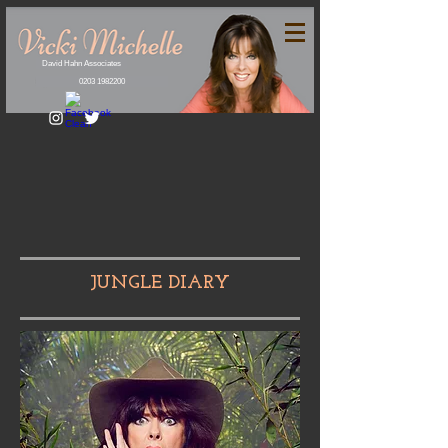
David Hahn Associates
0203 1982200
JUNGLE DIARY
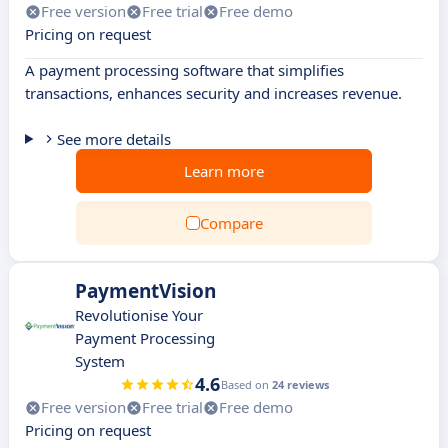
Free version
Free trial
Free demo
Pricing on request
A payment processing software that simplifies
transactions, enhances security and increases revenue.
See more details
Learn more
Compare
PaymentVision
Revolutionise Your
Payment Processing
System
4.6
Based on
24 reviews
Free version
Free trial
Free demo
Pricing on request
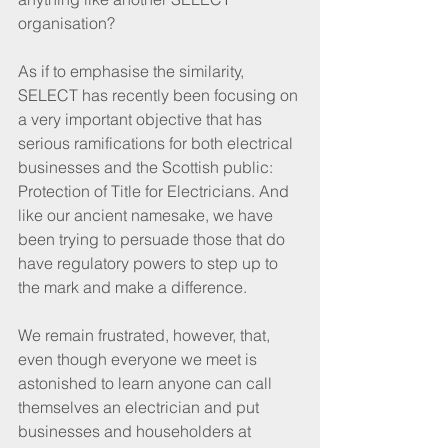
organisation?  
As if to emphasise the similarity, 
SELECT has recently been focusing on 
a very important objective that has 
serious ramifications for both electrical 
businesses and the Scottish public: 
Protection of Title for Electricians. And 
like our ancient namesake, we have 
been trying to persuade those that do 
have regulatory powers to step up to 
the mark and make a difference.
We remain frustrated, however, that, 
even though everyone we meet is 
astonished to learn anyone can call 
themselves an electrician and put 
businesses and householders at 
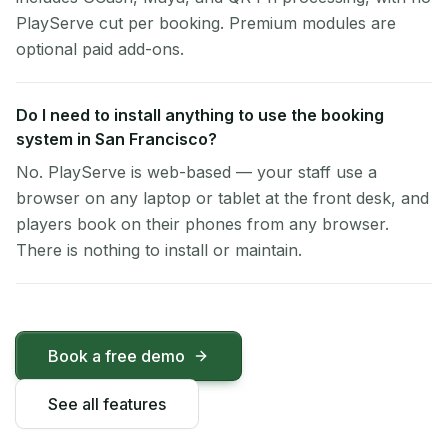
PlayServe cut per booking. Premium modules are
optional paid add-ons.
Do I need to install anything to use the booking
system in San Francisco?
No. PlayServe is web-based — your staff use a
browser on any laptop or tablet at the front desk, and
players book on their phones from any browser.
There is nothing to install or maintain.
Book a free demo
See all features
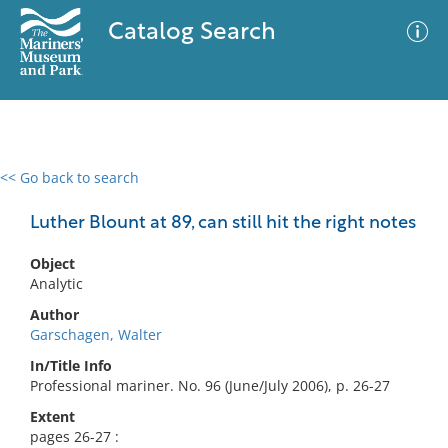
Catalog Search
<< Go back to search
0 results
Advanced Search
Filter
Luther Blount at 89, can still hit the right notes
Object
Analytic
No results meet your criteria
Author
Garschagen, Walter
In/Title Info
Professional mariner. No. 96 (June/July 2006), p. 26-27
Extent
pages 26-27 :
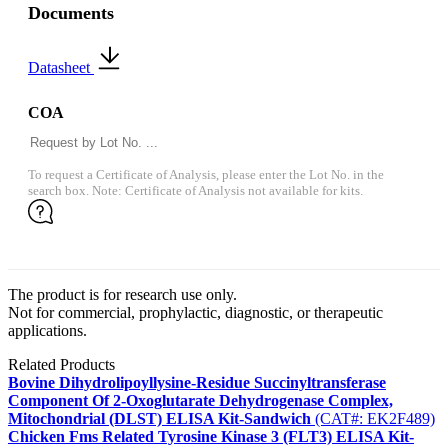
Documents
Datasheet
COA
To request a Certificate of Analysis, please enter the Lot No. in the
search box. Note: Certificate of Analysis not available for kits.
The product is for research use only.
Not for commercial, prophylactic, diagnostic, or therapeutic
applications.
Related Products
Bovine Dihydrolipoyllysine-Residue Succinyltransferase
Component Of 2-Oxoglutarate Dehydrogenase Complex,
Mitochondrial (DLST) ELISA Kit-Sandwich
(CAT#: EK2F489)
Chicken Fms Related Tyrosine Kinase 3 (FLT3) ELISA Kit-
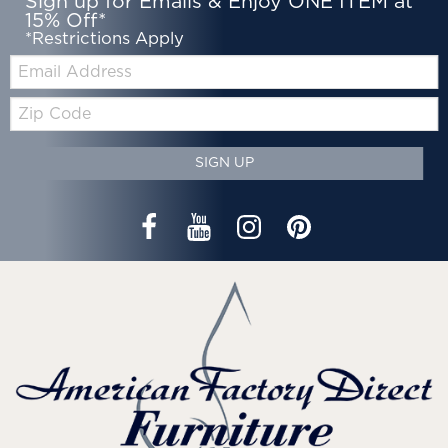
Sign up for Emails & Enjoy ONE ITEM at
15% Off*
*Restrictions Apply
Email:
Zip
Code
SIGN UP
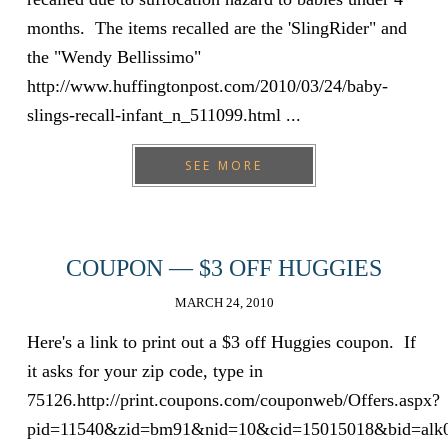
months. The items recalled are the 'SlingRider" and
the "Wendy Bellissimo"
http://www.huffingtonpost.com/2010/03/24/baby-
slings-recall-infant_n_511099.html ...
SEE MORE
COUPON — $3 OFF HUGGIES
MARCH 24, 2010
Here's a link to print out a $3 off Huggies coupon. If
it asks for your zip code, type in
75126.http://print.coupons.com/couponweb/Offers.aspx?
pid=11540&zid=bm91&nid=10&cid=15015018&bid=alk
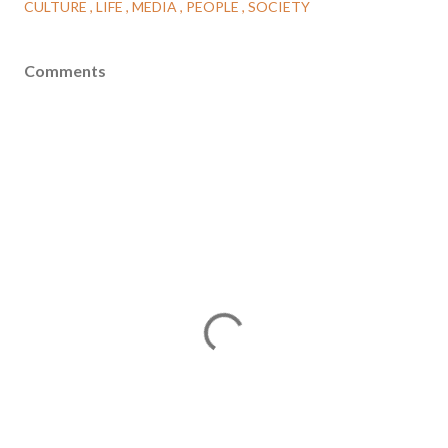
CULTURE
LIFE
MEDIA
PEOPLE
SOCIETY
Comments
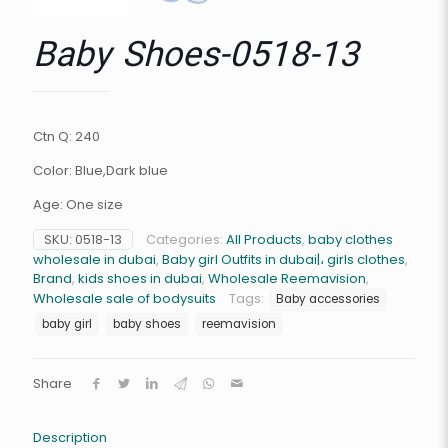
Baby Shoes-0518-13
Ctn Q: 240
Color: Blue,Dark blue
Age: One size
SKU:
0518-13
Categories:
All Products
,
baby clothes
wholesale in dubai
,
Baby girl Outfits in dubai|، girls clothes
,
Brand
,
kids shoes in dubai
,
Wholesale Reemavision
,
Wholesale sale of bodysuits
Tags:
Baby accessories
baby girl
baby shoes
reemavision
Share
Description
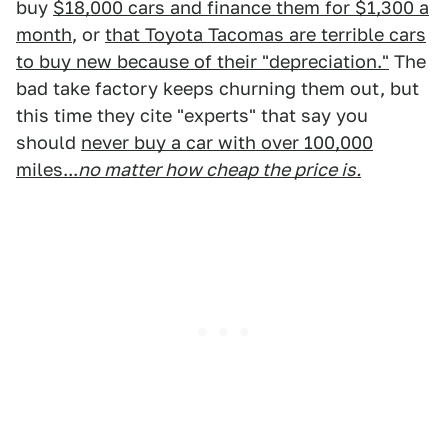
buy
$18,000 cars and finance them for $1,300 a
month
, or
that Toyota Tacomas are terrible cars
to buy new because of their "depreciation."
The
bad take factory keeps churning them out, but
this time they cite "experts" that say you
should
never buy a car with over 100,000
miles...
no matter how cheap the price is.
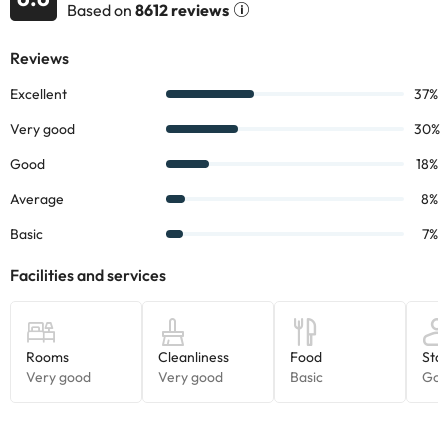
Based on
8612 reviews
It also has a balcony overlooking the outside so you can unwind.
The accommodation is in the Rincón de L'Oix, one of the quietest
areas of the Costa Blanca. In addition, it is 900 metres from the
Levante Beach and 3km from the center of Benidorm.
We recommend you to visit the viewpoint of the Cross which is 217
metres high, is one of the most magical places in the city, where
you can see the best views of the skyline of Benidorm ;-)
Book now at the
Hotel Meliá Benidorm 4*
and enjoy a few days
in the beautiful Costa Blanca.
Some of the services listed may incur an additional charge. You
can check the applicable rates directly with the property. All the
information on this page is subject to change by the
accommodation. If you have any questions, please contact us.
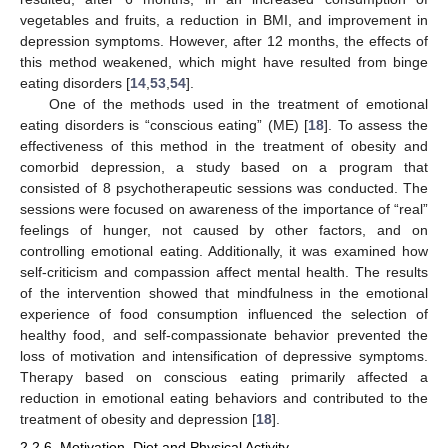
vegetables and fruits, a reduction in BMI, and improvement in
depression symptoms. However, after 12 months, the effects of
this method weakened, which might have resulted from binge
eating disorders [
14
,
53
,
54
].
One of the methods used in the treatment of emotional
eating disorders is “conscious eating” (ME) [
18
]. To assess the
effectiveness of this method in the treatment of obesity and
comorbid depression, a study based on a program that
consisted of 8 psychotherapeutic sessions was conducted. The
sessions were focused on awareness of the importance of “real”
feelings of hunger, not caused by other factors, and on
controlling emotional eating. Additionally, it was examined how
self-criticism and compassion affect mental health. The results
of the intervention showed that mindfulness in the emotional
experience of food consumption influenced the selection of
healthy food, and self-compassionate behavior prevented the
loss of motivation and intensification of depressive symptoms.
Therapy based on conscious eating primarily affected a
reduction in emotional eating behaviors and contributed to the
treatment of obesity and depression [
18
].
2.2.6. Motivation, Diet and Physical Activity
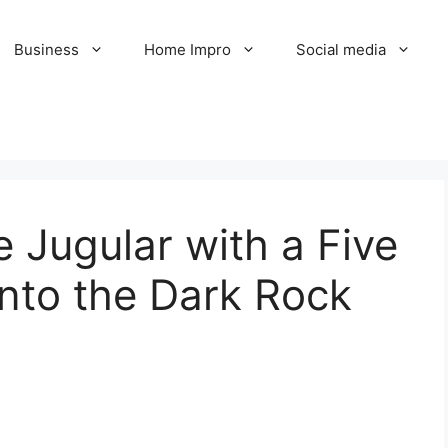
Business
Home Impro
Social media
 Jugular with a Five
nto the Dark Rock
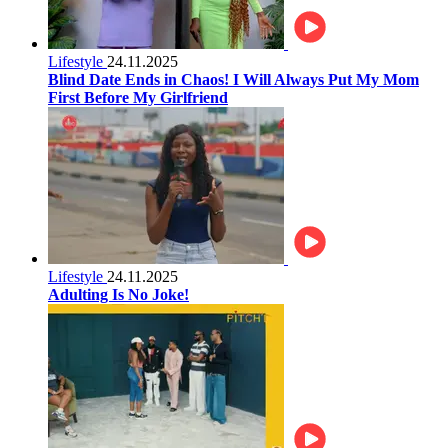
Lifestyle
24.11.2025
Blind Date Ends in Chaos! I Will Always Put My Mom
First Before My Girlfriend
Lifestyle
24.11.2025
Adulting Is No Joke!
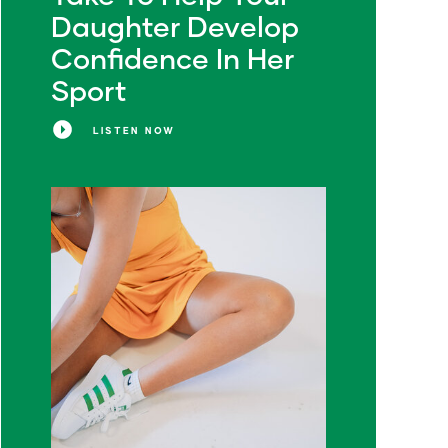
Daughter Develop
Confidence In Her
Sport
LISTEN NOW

▬▬▬▬▬▬

◆ REQUIRED ACTION:
Transcribe the text of every entry above line for line, leaving the pictures out of your answer.

◆ EXERCISE OUTPUT:
David Hahn Associates
0203 1982200
JUNGLE DIARY
Free version
Free trial
Free demo
Pricing on request
A payment processing software that simplifies
transactions, enhances security and increases revenue.
See more details
Learn more
Compare
PaymentVision
Revolutionise Your
Payment Processing
System
4.6
Based on
24 reviews
Free version
Free trial
Free demo
Pricing on request
organisation?  
As if to emphasise the similarity, 
SELECT has recently been focusing on 
a very important objective that has 
serious ramifications for both electrical 
businesses and the Scottish public: 
Protection of Title for Electricians. And 
like our ancient namesake, we have 
been trying to persuade those that do 
have regulatory powers to step up to 
the mark and make a difference.
We remain frustrated, however, that, 
even though everyone we meet is 
astonished to learn anyone can call 
themselves an electrician and put 
businesses and householders at 
PlayServe cut per booking. Premium modules are
optional paid add-ons.
Do I need to install anything to use the booking
system in San Francisco?
No. PlayServe is web-based — your staff use a
browser on any laptop or tablet at the front desk, and
players book on their phones from any browser.
There is nothing to install or maintain.
Book a free demo
See all features
Catalog Search
<< Go back to search
0 results
Advanced Search
Filter
Luther Blount at 89, can still hit the right notes
Object
Analytic
No results meet your criteria
Author
Garschagen, Walter
In/Title Info
Professional mariner. No. 96 (June/July 2006), p. 26-27
Extent
pages 26-27 :
Documents
Datasheet
COA
To request a Certificate of Analysis, please enter the Lot No. in the
search box. Note: Certificate of Analysis not available for kits.
The product is for research use only.
Not for commercial, prophylactic, diagnostic, or therapeutic
applications.
Related Products
Bovine Dihydrolipoyllysine-Residue Succinyltransferase
Component Of 2-Oxoglutarate Dehydrogenase Complex,
Mitochondrial (DLST) ELISA Kit-Sandwich
(CAT#: EK2F489)
Chicken Fms Related Tyrosine Kinase 3 (FLT3) ELISA Kit-
Sign up for Emails & Enjoy ONE ITEM at
15% Off*
*Restrictions Apply
Email:
Zip
Code
SIGN UP
months. The items recalled are the 'SlingRider" and
the "Wendy Bellissimo"
http://www.huffingtonpost.com/2010/03/24/baby-
slings-recall-infant_n_511099.html ...
SEE MORE
COUPON — $3 OFF HUGGIES
MARCH 24, 2010
Here's a link to print out a $3 off Huggies coupon. If
it asks for your zip code, type in
75126.http://print.coupons.com/couponweb/Offers.aspx?
pid=11540&zid=bm91&nid=10&cid=15015018&bid=alk
CULTURE
LIFE
MEDIA
PEOPLE
SOCIETY
Comments
Baby Shoes-0518-13
Ctn Q: 240
Color: Blue,Dark blue
Age: One size
SKU:
0518-13
Categories:
All Products
,
baby clothes
wholesale in dubai
,
Baby girl Outfits in dubai|، girls clothes
,
Brand
,
kids shoes in dubai
,
Wholesale Reemavision
,
Wholesale sale of bodysuits
Tags:
Baby accessories
baby girl
baby shoes
reemavision
Share
Description
buy
$18,000 cars and finance them for $1,300 a
month
, or
that Toyota Tacomas are terrible cars
to buy new because of their "depreciation."
The
bad take factory keeps churning them out, but
this time they cite "experts" that say you
should
never buy a car with over 100,000
miles...
no matter how cheap the price is.
Based on
8612 reviews
It also has a balcony overlooking the outside so you can unwind.
The accommodation is in the Rincón de L'Oix, one of the quietest
areas of the Costa Blanca. In addition, it is 900 metres from the
Levante Beach and 3km from the center of Benidorm.
We recommend you to visit the viewpoint of the Cross which is 217
metres high, is one of the most magical places in the city, where
you can see the best views of the skyline of Benidorm ;-)
Book now at the
Hotel Meliá Benidorm 4*
and enjoy a few days
in the beautiful Costa Blanca.
Some of the services listed may incur an additional charge. You
can check the applicable rates directly with the property. All the
information on this page is subject to change by the
accommodation. If you have any questions, please contact us.
vegetables and fruits, a reduction in BMI, and improvement in
depression symptoms. However, after 12 months, the effects of
this method weakened, which might have resulted from binge
eating disorders [
14
,
53
,
54
].
One of the methods used in the treatment of emotional
eating disorders is “conscious eating” (ME) [
18
]. To assess the
effectiveness of this method in the treatment of obesity and
comorbid depression, a study based on a program that
consisted of 8 psychotherapeutic sessions was conducted. The
sessions were focused on awareness of the importance of “real”
feelings of hunger, not caused by other factors, and on
controlling emotional eating. Additionally, it was examined how
self-criticism and compassion affect mental health. The results
of the intervention showed that mindfulness in the emotional
experience of food consumption influenced the selection of
healthy food, and self-compassionate behavior prevented the
loss of motivation and intensification of depressive symptoms.
Therapy based on conscious eating primarily affected a
reduction in emotional eating behaviors and contributed to the
treatment of obesity and depression [
18
].
2.2.6. Motivation, Diet and Physical Activity
Business
Home Impro
Social media
 Jugular with a Five
nto the Dark Rock
Lifestyle
24.11.2025
Blind Date Ends in Chaos! I Will Always Put My Mom
First Before My Girlfriend
Lifestyle
24.11.2025
Adulting Is No Joke!
Daughter Develop
Confidence In Her
Sport
LISTEN NOW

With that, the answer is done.